I also tried using the alias_module function from plone.app.upgrade to render it harmless
try:
from Products.ATContentTypes.tool.metadata import MetadataTool
except ImportError:
alias_module('Products.ATContentTypes.tool.metadata.MetadataTool', SimpleItem)
Unfortunately this seems to cause the zcml condition "installed Products.ATContentTypes" to evaluate as True which leads to a host of other problems.

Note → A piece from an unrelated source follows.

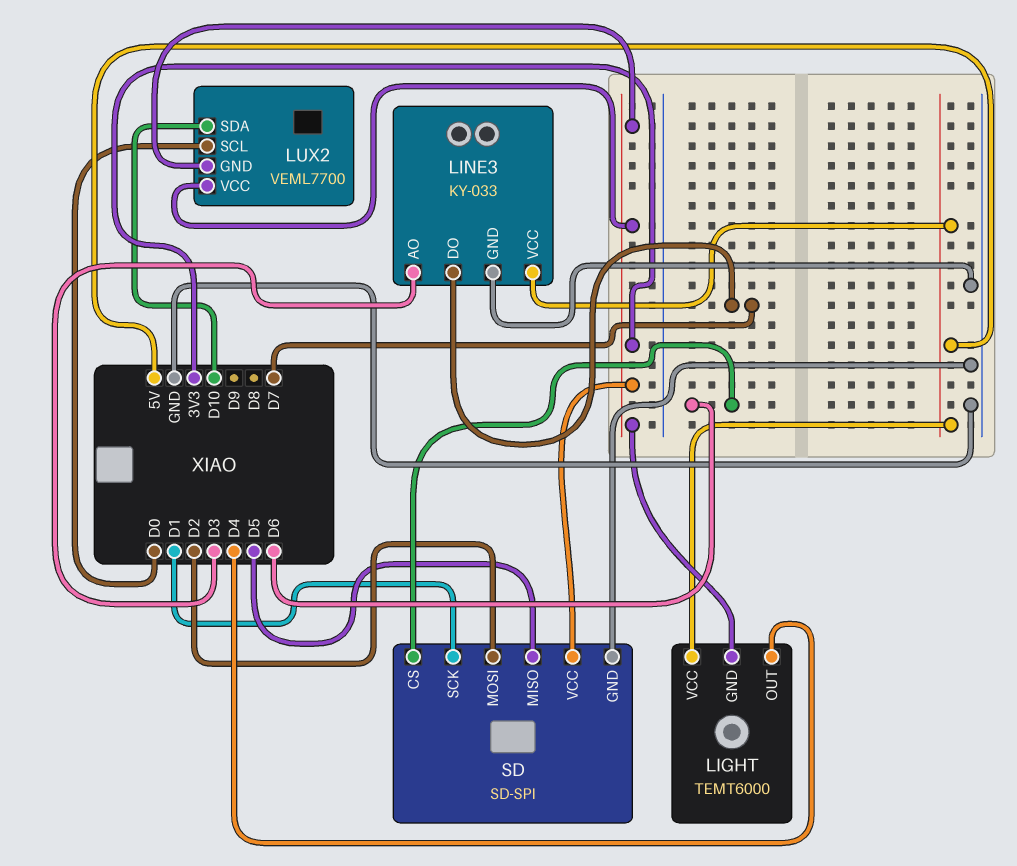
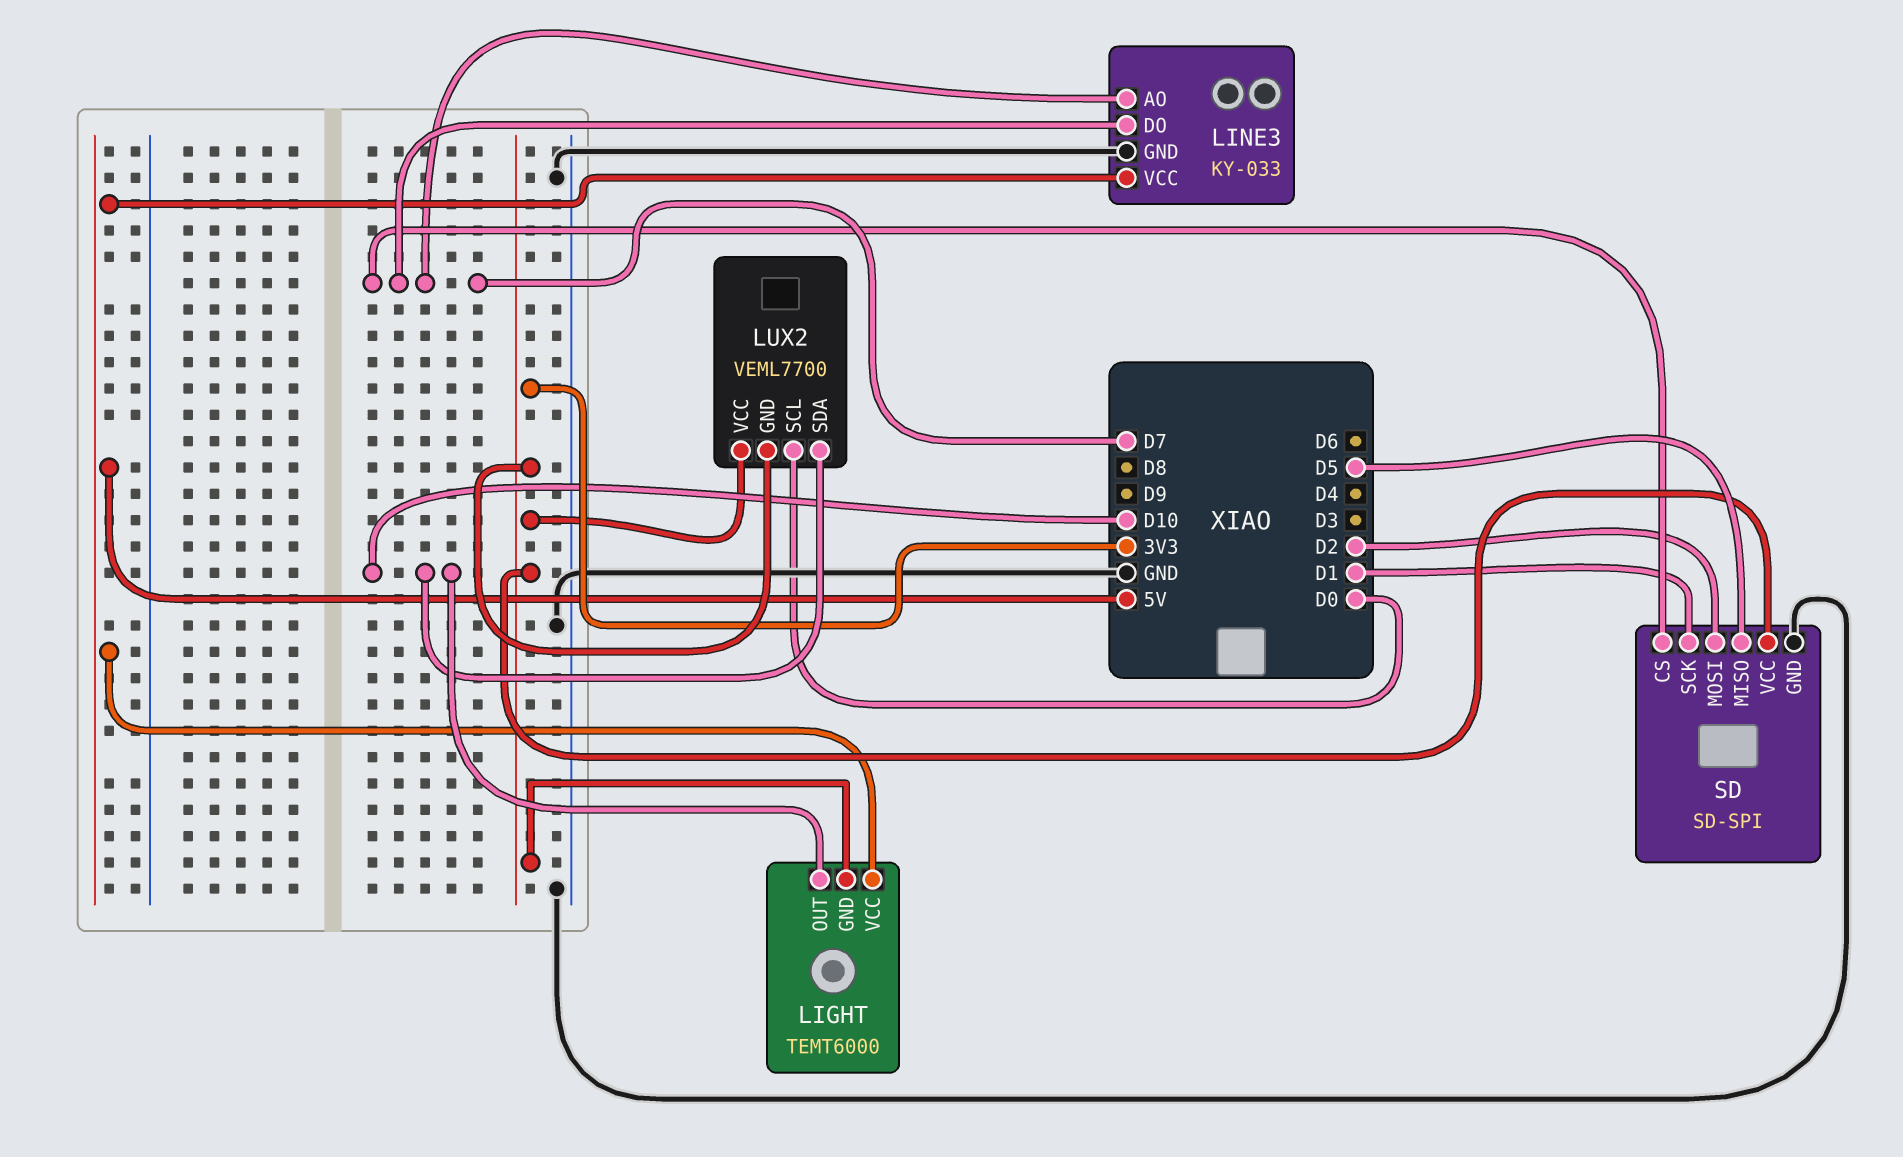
LIGHT pin OUT: D4 -> D10
LINE3 pin AO: D3 -> D7
SD pin CS: D6 -> D7

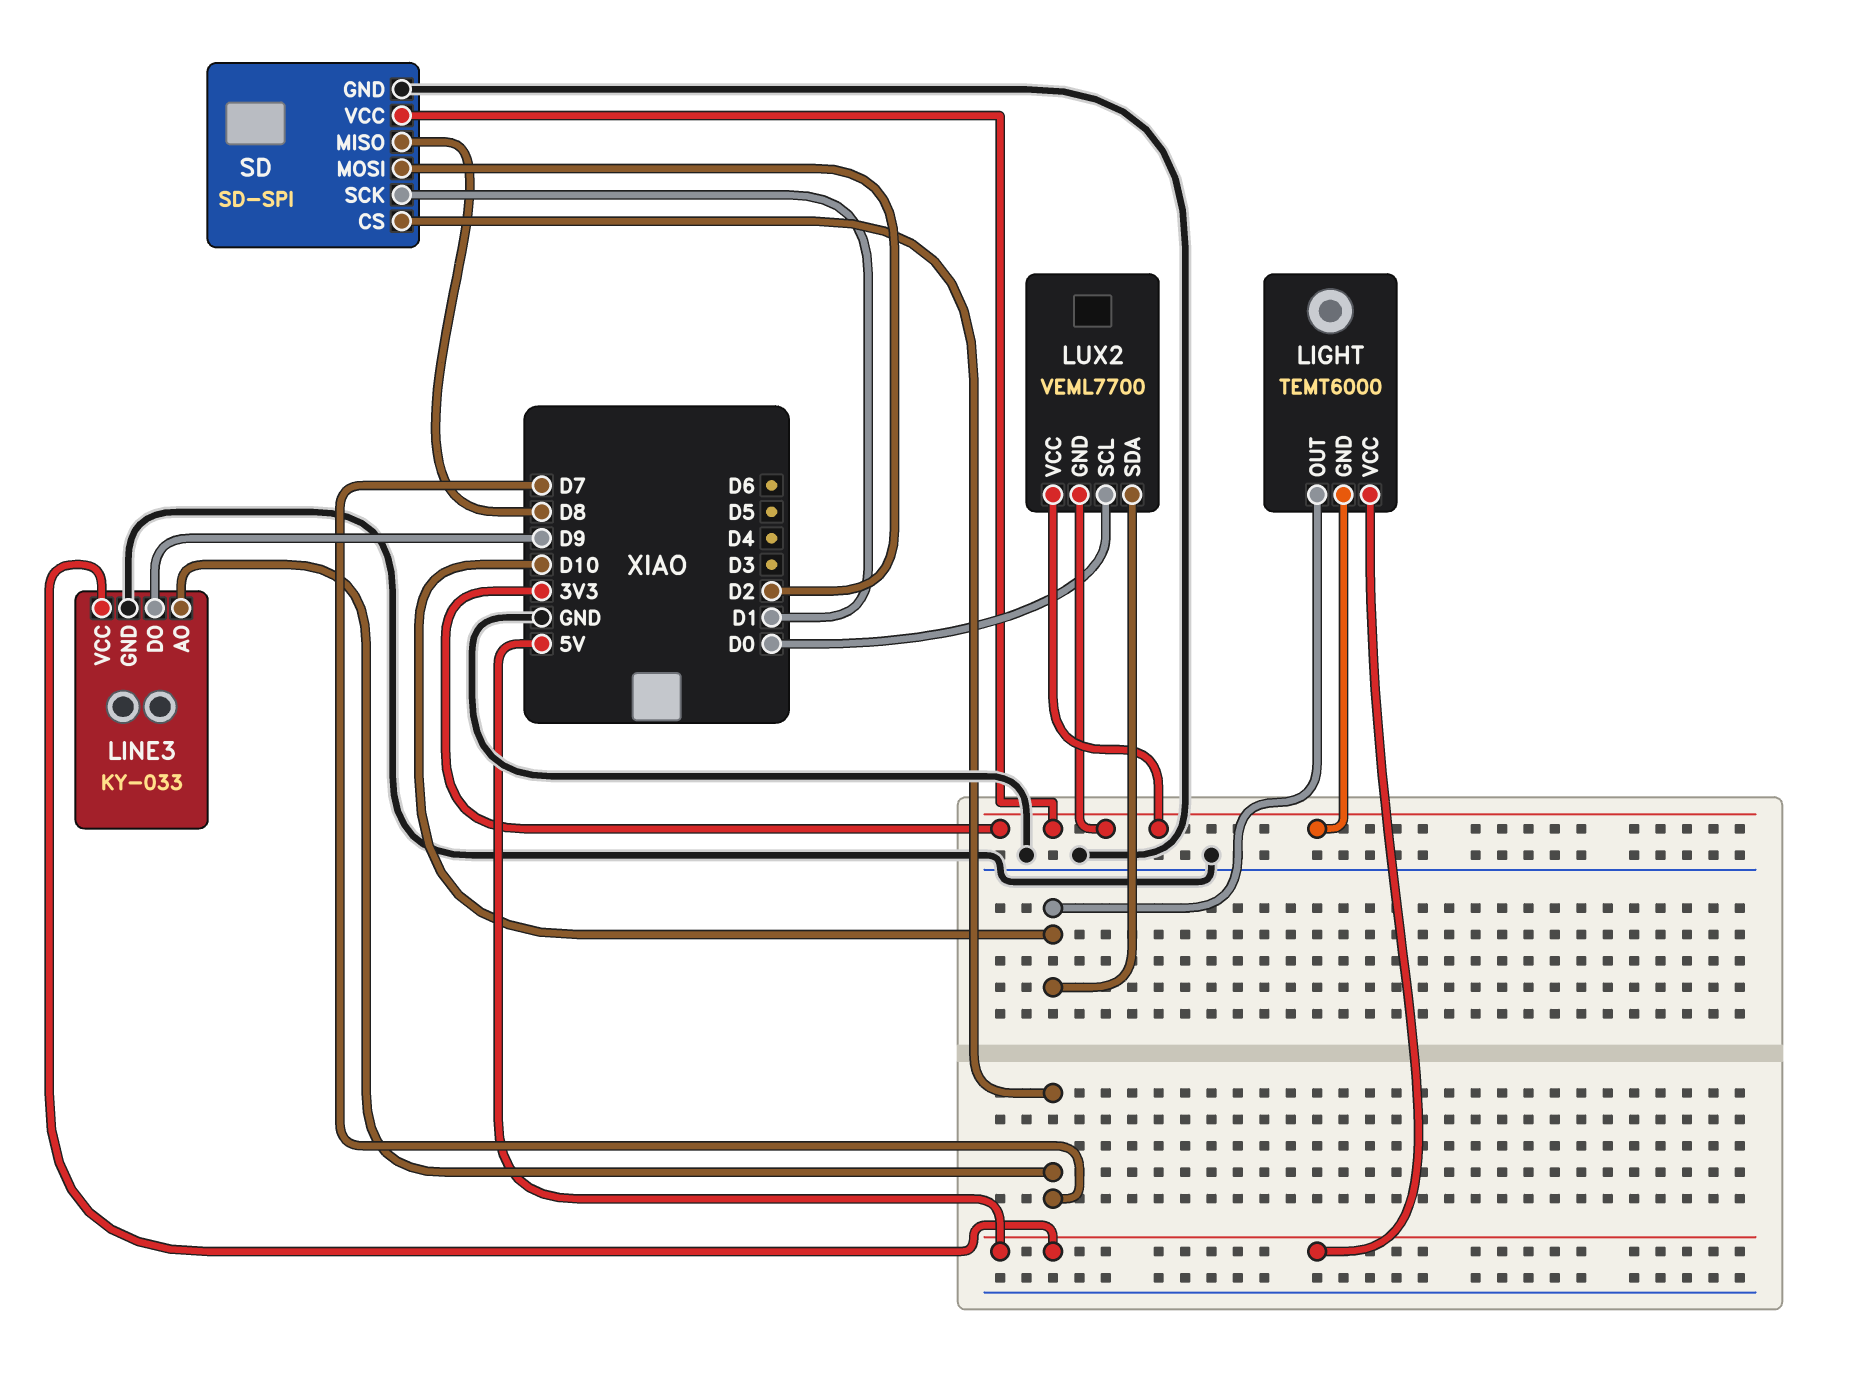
LINE3 pin DO: D7 -> D9
SD pin MISO: D5 -> D8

I know that this section of the migration guide says that the site may still work with these warnings. My concern is that some of these objects turned out to be problems that were not immediately noticeable. For instance, the history storage did not appear to be an issue until I went to portal_historiesstorage or attempted to edit certain pages. I'd much rather clean up the ZODB than risk leaving in stealth bugs.